Securing the selection of best formulation of excipient

Simulations have been used for this purpose before, but the application of the Bayesian approach and the advanced kinetic models championed by Inno4Vac is a vast improvement on existing models.

Using modern mathematical approaches involving the design of experiments and Bayesian statistics means that different combinations of several excipients are tested simultaneously, much more quickly than would be possible otherwise. For instance, right now in many companies one excipient is tested, then what is learned is applied when a second excipient is tested, then a third, etc. With modern statistical approaches (such as Quality by Design and Bayesian statistics), if compatible, all those excipients can be tested at the same time and learnings can be rapidly integrated to speedily determine the optimal combination of excipients.

“The game here is to try to find what combination of excipients allows us to have a vaccine that is as stable and robust as possible,” says Natalis.

Cutting down on vaccine waste by making predictions

In the future, taking advantage of kinetic models and Bayesian statistics, these tools can also be used to make predictions – determining how long a vaccine could remain stable at suboptimal temperatures, for instance, and what the shelf-life of a vaccine is.

"The Bayesian statistics used in the models developed by the Inno4Vac project will complement existing models that are used to calculate the predictability of vaccine stability,” says Clenet.

The statistical models could also lead to reduced waste of vaccines, because they are able to predict whether a vaccine exposed to a certain temperature for a stated length of time will remain within safety and efficacy specifications, or not.

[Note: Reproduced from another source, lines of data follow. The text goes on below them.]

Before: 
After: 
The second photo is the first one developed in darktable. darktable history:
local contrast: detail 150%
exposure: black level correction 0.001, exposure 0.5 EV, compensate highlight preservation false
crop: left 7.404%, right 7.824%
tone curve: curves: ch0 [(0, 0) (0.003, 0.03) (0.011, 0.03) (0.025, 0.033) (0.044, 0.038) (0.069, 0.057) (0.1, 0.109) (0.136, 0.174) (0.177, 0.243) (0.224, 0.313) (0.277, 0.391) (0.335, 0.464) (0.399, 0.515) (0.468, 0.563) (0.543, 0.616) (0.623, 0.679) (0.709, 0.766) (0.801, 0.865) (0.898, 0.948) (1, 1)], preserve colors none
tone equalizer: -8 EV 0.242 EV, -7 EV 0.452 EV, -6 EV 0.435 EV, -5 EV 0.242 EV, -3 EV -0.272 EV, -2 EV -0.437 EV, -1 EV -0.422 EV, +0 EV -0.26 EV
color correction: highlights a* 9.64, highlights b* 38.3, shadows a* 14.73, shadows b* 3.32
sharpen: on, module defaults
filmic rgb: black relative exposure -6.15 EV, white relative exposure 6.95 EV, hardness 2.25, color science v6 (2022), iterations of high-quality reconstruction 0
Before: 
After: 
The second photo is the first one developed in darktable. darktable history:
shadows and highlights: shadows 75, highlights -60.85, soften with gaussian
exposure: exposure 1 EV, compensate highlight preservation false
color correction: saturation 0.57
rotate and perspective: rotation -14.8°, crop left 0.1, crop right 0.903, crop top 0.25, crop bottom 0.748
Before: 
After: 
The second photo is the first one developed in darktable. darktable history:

This was already put to the test in Brazil, where a delay in shipping resulted in a batch of vaccines being exposed to suboptimal temperatures for a short period of time. Usually, these batches would be thrown away, but these advanced kinetic models (AKMs) proved that the vaccines had not been exposed to these temperatures for long enough to degrade and would still be potent enough to be effective.

“We were able to simulate that such short-term excursions would not have an impact on vaccine stability,” says Clenet. “Thanks to that, the authorities in Brazil accepted the simulation and released the batch. It’s key for us to develop kinetic models to secure the release of batches that are safe.”

The public-private framework of the Inno4Vac project was crucial to the success of this work on stability. Private partners provided existing data which helped to determine the parameters of a ‘good’ excipient, and both public and private partners worked together using that data to improve the model.

The results of the vaccine stability part of the Inno4Vac project are already being used by Sanofi for at least two different projects. A key question for those projects is determining the concentration range that can be used for each excipient during the production of vaccines without having any impact on stability.

Past the project’s end on a live-attenuated vaccine and a subunit adjuvanted-based vaccine, future studies could investigate whether this model can be applied universally to many different kinds of vaccines and new versions of the model could incorporate not only predictability but also probabilities using the Bayesian statistics approach.

Inno4Vac is supported by the Innovative Medicines Initiative, a partnership between the European Union and the European pharmaceutical industry.